Riemannian Dueling Optimization

TL;DR

This paper extends dueling optimization to Riemannian manifolds, proposing new algorithms with theoretical guarantees and demonstrating their effectiveness on synthetic and real-world problems.

Contribution

It introduces Riemannian dueling optimization algorithms, RDNGD and RDFW, with convergence analysis and applicability to manifold-constrained problems.

Findings

RDNGD achieves convergence under geodesic smoothness and convexity.

RDFW provides a projection-free alternative with complexity guarantees.

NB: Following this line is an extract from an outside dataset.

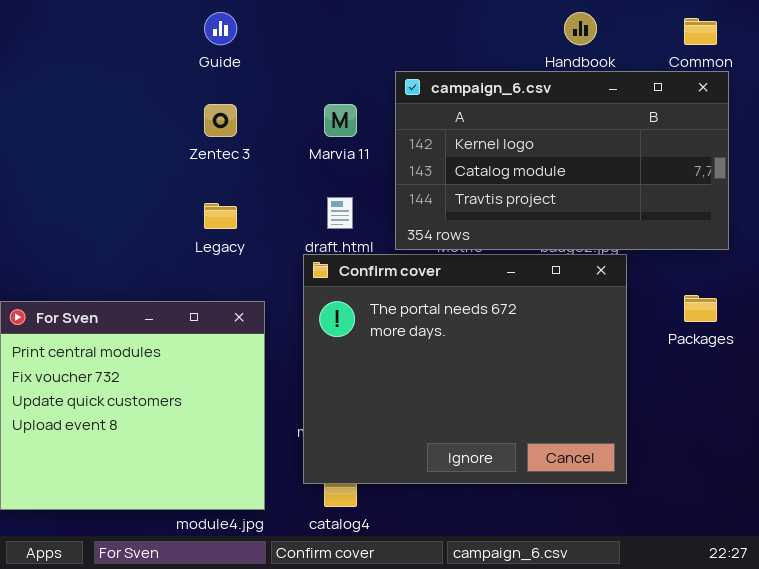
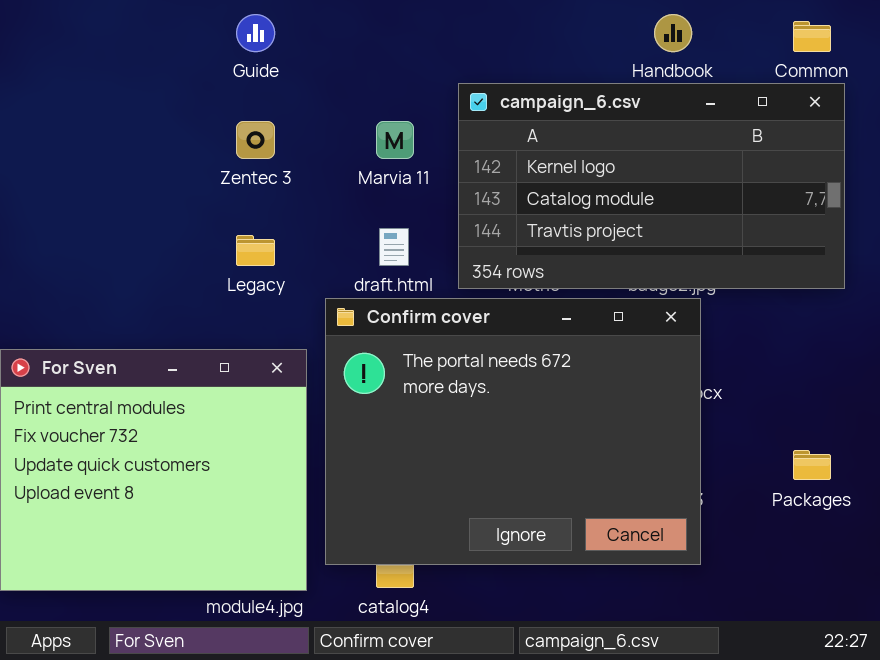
Confirm cover: [303,254,627,484] -> [325,298,701,565], moved
Packages: [684,295,717,322] -> [793,450,831,480], moved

Numerical experiments validate the algorithms' effectiveness.

Abstract

Dueling optimization considers optimizing an objective with access to only a comparison oracle of the objective function. It finds important applications in emerging fields such as recommendation systems and robotics. Existing works on dueling optimization mainly focused on unconstrained problems in the Euclidean space. In this work, we study dueling optimization over Riemannian manifolds, which covers important applications that cannot be solved by existing dueling optimization algorithms. In particular, we propose a Riemannian Dueling Normalized Gradient Descent (RDNGD) method and establish its iteration complexity when the objective function is geodesically L-smooth or geodesically (strongly) convex. We also propose a projection-free algorithm, named Riemannian Dueling Frank-Wolfe (RDFW) method, to deal with the situation where projection is prohibited. We establish the iteration and oracle complexities for RDFW. We illustrate the effectiveness of the proposed algorithms through numerical experiments on both synthetic and real applications.